ここで、母粒子を親水性有機粒子単独の粒子(一次粒子)で構成した形態の場合、インク受容性粒子がインクを受容する際、インクがインク受容性粒子に付着すると、少なくともインクの液体成分を親水性有機粒子によってインク液体成分が吸液される。
このようにして、インク受容性粒子はインクを受容する。そして、インクを受容したインク受容性粒子を記録媒体に転写することで、記録が行われる。
他方、母粒子を少なくとも親水性有機粒子が集合した複合体粒子で構成した形態の場合、インク受容性粒子がインクを受容する際、まず、インクがインク受容性粒子に付着すると、少なくともインクの液体成分を複合体粒子を構成する粒子(少なくとも親水性有機粒子)間の空隙(以下、粒子間空隙をトラップ構造と称する場合がある)により捕獲(トラップ)する。このとき、インクの成分のうち記録材は、インク受容性粒子表面に付着又はトラップ構造により捕獲(トラップ)される。このようにして、インク受容性粒子はインクを受容する。そして、インクを受容したインク受容性粒子を記録媒体に転写することで、記録が行われる。
このトラップ構造によるインク液体成分の捕獲(トラップ)は、粒子間の空隙(物理的な粒子壁構造)による物理的及び/又は化学的な捕獲である。
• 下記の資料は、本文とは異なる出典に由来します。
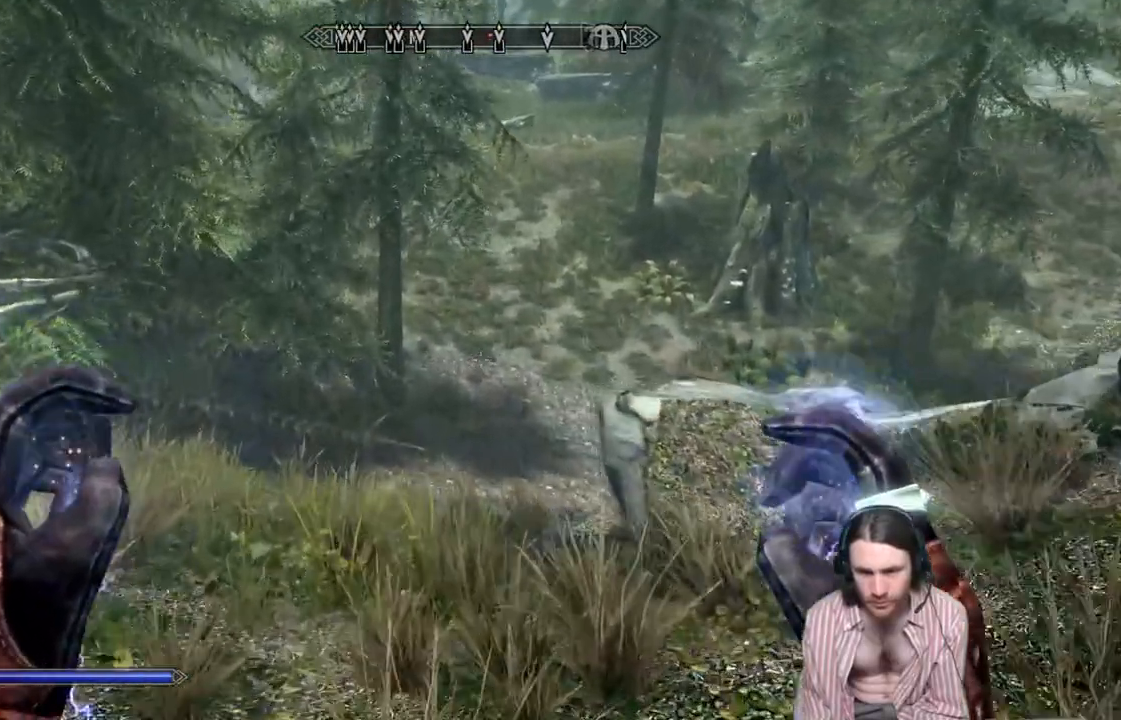
{"buttons": ["L3"], "left_stick": "up", "right_stick": "center", "events": [[400, "L3", "down"]]}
そして、母粒子を少なくとも親水性有機粒子が集合した複合体粒子で構成した形態を適用することで、当該複合体粒子を構成する粒子間の空隙(物理的な粒子壁構造)による捕獲(トラップ)に加え、親水性有機粒子によってインク液体成分が吸液・保持される。
また、親水性有機粒子によってもインク液体成分が吸収、保持される。
また、インク受容性粒子の転写後、インク受容性粒子を構成する親水性有機粒子の成分は、インクに含まれる記録材の結着樹脂や被覆樹脂としても機能する。さらに、インク受容性粒子が複合体粒子の場合、そのトラップ構造に記録材をトラップする。特に、インク受容性粒子を構成する親水性有機粒子の成分として、透明樹脂を適用することが望ましい。
なお、記録材として顔料等の不溶成分、分散粒子状物を用いたインク(例えば顔料インク)の定着性(耐擦性)を改善するためにはインクに多量の樹脂添加が必要だが、インク(その処理液含む)中に多量のポリマーを添加すると、インク吐出手段のノズル目詰り等の信頼性が悪化してしまう。これに対し、上記構成では、インク受容性粒子を構成する有機樹脂成分が当該樹脂の機能を果たすことも可能である。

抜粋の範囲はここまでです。